Archive for November, 2009

The business of 3D

I’m preparing to start launching a series of videotutorials on stereoscopic 3D production in the next weeks. These will also be the first tutorials on this site. As some of you know I’m currently in production on my next film “Ghostface” (“Den Som Knackar” in it’s original swedish working title). This will be the first effort to make a stereoscopic movie for the big screen and VOD.

I chose to shoot the film in stereoscopic because I wanted to experiment with the experience and the techniques involved if you really want to tell your story with that third dimension added. All of the major distributors is – as far as I can tell – only in it for the extra bucks they can charge the audience for 3D. Very few films are actually using stereoscopic technology to actually help telling the story in a different way from 2D. I was really surprised as to how a quality brand studio like Pixar could actually put out a film like “Up!” in stereoscopic when they did it so completely wrong. “Up!” is a poor example of the power of stereoscopic visual storytelling.

My little ghost story “Ghostface” is on the other side of the spectra. It’s not trying to be big. It’s not trying to please everyone – not even the genre buffs. It’s a little story of six people and a ghost in a house. It’s shot in HDV and it’s shot stereoscopic. And we shot the whole film in three days last summer. But it was SUPER-important to me that the stereoscopic technology would bring something to the table – and it did. It brings a dimension to the film that would never have been there in a 2D telling of the story. It creates a pacing and a style of cutting. It dictates rules for the music and the sound effects. I love it because it puts the eyes of the audience in the center again. The camera becomes an important actor. And most importantly – it puts both of the audiences eyes in the center of events. It’s the most fun I’ve had with a camera on set ever.

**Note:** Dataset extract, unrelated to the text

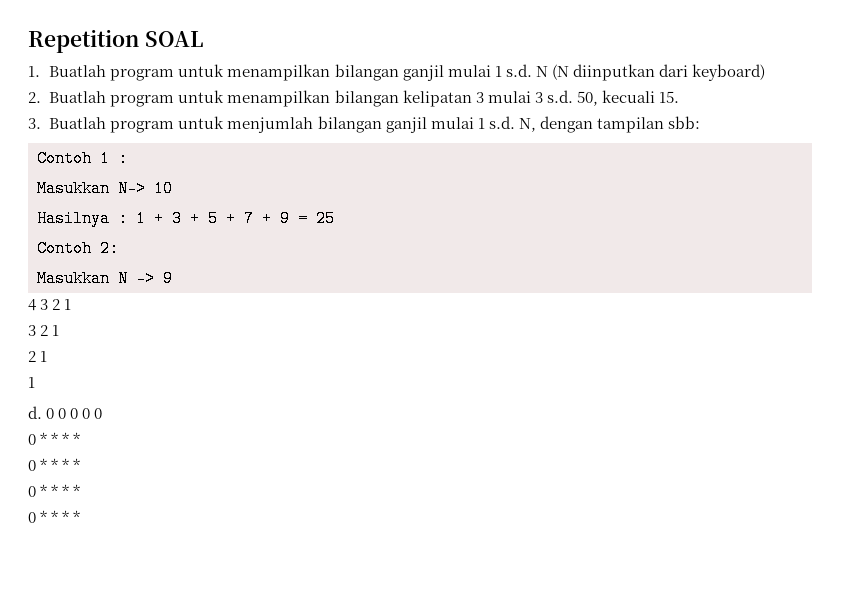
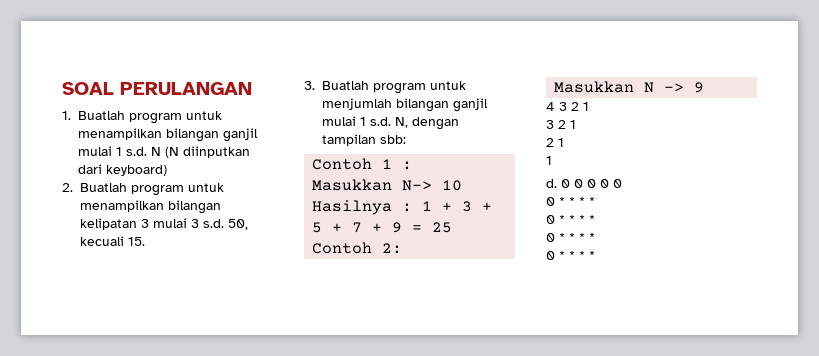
[28,29,139,53] Repetition -> (62, 88) none
(203, 39) none -> [120,82,252,95] PERULANGAN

This is my stereoscopic setup. It’s two Canon HV40′s and a design for adjusting the parallax that I did. How this works will be included in the coming video tutorials.

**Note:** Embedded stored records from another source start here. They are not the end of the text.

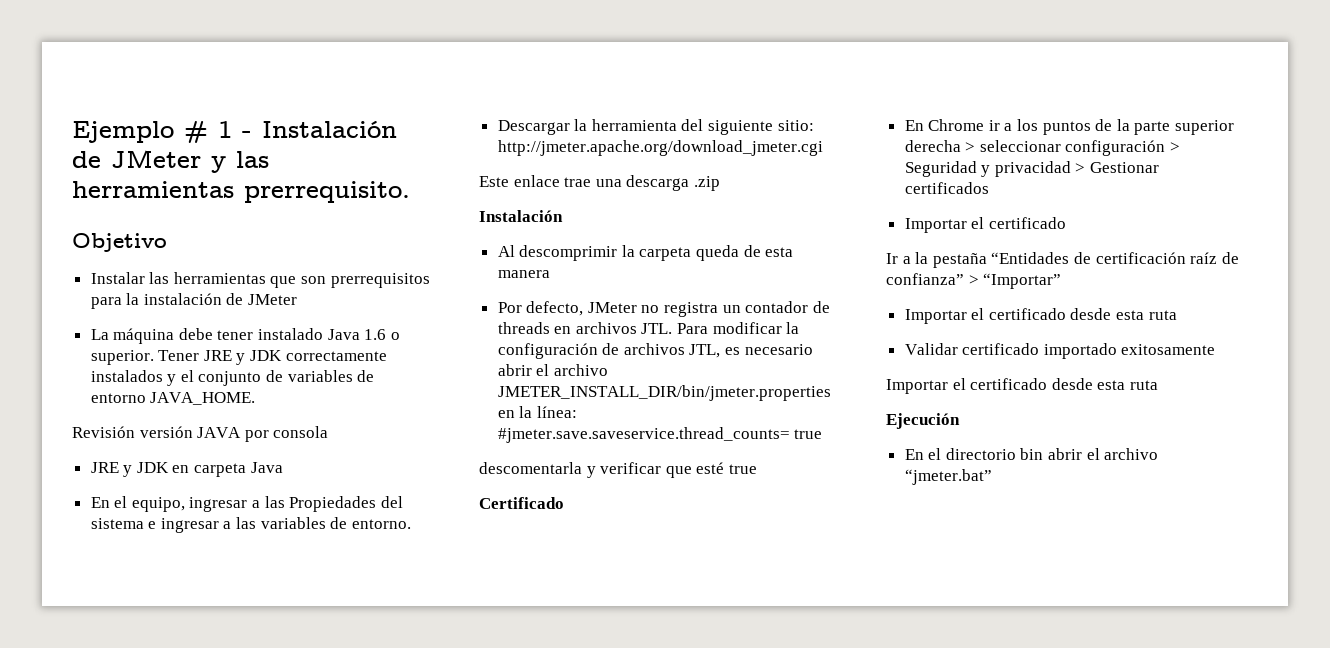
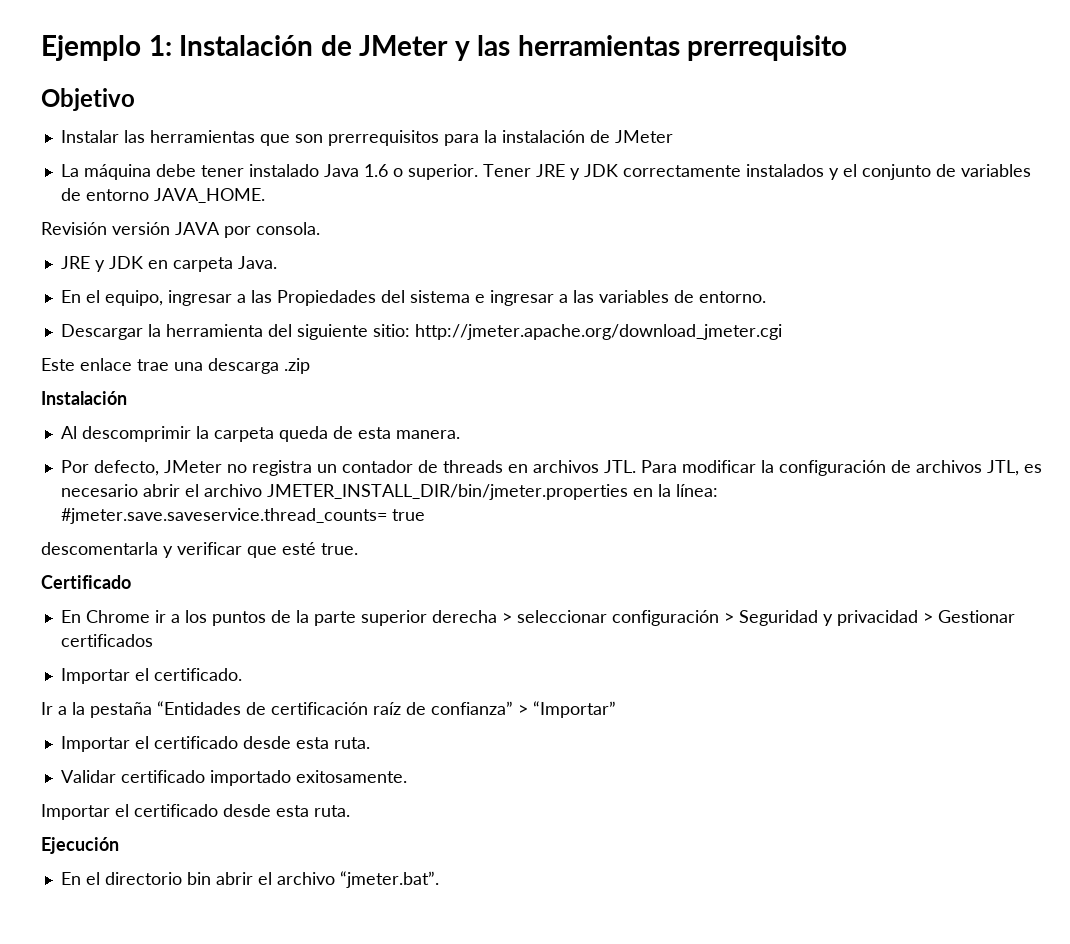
[184,121,252,143] # 1 - -> [148,35,172,56] 1:
[244,181,410,203] prerrequisito. -> [687,35,848,61] prerrequisito
[273,426,329,438] consola -> [256,222,320,235] consola.
[250,462,283,473] Java -> [237,256,277,269] Java.
[497,270,550,278] manera -> [395,430,460,439] manera.
[728,464,757,474] true -> [321,543,358,555] true.
[988,217,1066,229] certificado -> [153,668,242,681] certificado.
[1148,310,1177,320] ruta -> [333,737,370,749] ruta.
[1121,344,1216,355] [886,378,1158,394] exitosamente // Importar el certificado desde esta ruta -> [295,770,407,783] [41,804,350,820] exitosamente. // Importar el certificado desde esta ruta.
[904,469,992,485] “jmeter.bat” -> [339,871,439,888] “jmeter.bat”.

Limitation is the mother of creativity

I’d just like to kick off this web site with a few words.

The development of low cost – low budget cameras and shooting gear has an interesting story. Back in the days of celluloid. Way back. Before Lucas, Spielberg and the Blockbuster – the DP*s used to struggle with a set of limitations that today is the aesthetic rules for everything we perceive as a “movie”.

  • Limited film stock that had way too much grain and was way to bad at handling low light exposure. The dimmer the light – the worse the grain got.
  • To compensate for the horrible grain situation the DP’s (or Cameramen as they used to call them back when the movie industry was a girl free zone) had to use a reasonably balanced mix between large negative and not getting fired for excessive film stock use. They chose 35mm.
  • When you try to escape the horrible grain situation (after all this was Hollywood – the home of the Glamorama – not some east German art gig) by widening the physical plane your recording images at you get a shallow focus situation. This was OK when it was time to shoot the female lead super tight close up – but for general shots it was in many cases a disaster. To try to manage this situation the sets of olden Hollywood was so flooded in electrical light and lenses where built to specification in the strangest German laboratories. The first often resulting in actual blindness of movie technicians and stars.

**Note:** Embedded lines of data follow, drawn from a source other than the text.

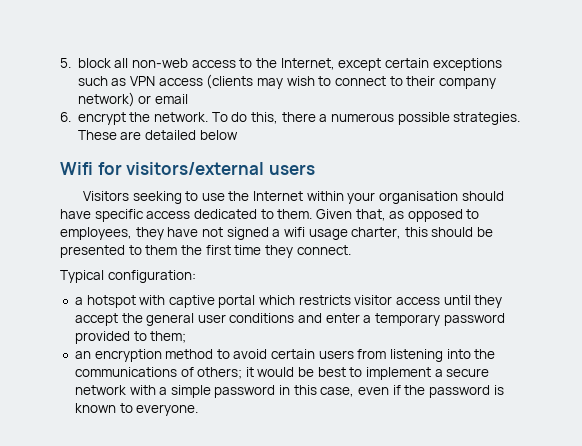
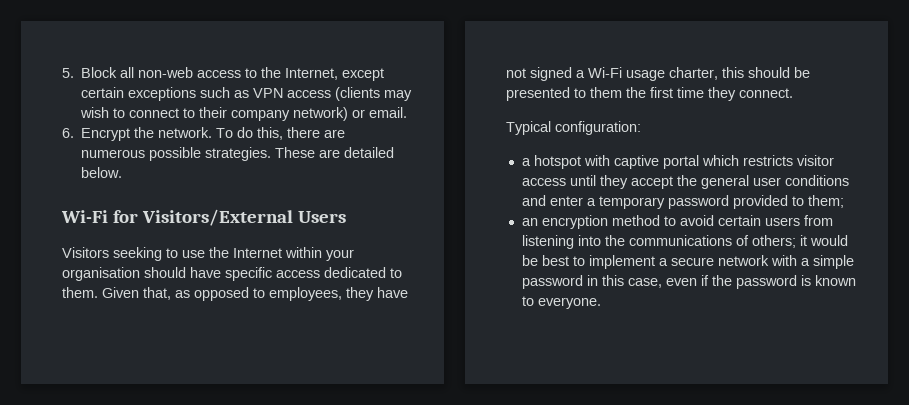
[77,58,111,68] block -> [81,67,118,78] Block
[155,94,189,104] email -> [369,107,408,118] email.
[77,112,126,125] encrypt -> [81,128,131,141] Encrypt
[319,114,328,122] a -> [324,129,346,138] are
[199,130,238,140] [60,162,315,175] below // Wifi for visitors/external users -> [81,167,123,178] [61,209,346,226] below. // Wi-Fi for Visitors/External Users
[283,227,305,237] wifi -> [588,67,622,78] Wi-Fi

This brings me to the current development of real movie making. Hollywood as you now know from suffering through all these brainless CG-fests in the last years is not the home of real movie making anymore. It’s the home of bankers and lawyers and agents and huge bank accounts and disastrous loaning situations. The real movie makers today are the people like you and me. We’re picking up where the old guys lost their jobs to hordes of underpaid computer nerds. And the technological development of today is in sync with the way the used to make films. That’s the excitement of it all.

  • Today we are struggling with the grain situation again. But this time it’s not emulsion on celluloid – it’s compression artifacts from using experimental codecs like .mp4 and .m2t and so on.
  • As a result of the self-unemployed situation – the nature of today’s real filmmaker – we seek the gear that will give us Bang enough to still pay our bills and un-cumbersome enough to not have to quit our day jobs looking for funding so we can hire huge crews to drag gear around. It used to be you got fired by the producer. Now you’re already fired – but since your a real filmmaker, you don’t care.
  • To compensate for the fact that we are using sub standard signals (the stock of our days) we can at least try to fool Joe Public by giving our content that look of “cinema” by either using 35mm adapters or by shooting using DSLR’s. Because that shallow focus situation is not only the way we perceive some thing as a “movie”. It actually IS a “movie” in terms of language and if we use the technology in the right way. The language of films invented a hundred years ago is based around what a say 50mm lens does at a certain distance from an actor. It creates a frame. And several frames i n sequence creates a movie. Those frames and how they behave and what they say to us is the language of cinema.

History repeats itself. The last fifteen years have been an incredibly exciting time to be a filmmaker. A real one that is. And it’s only getting better. Enjoy.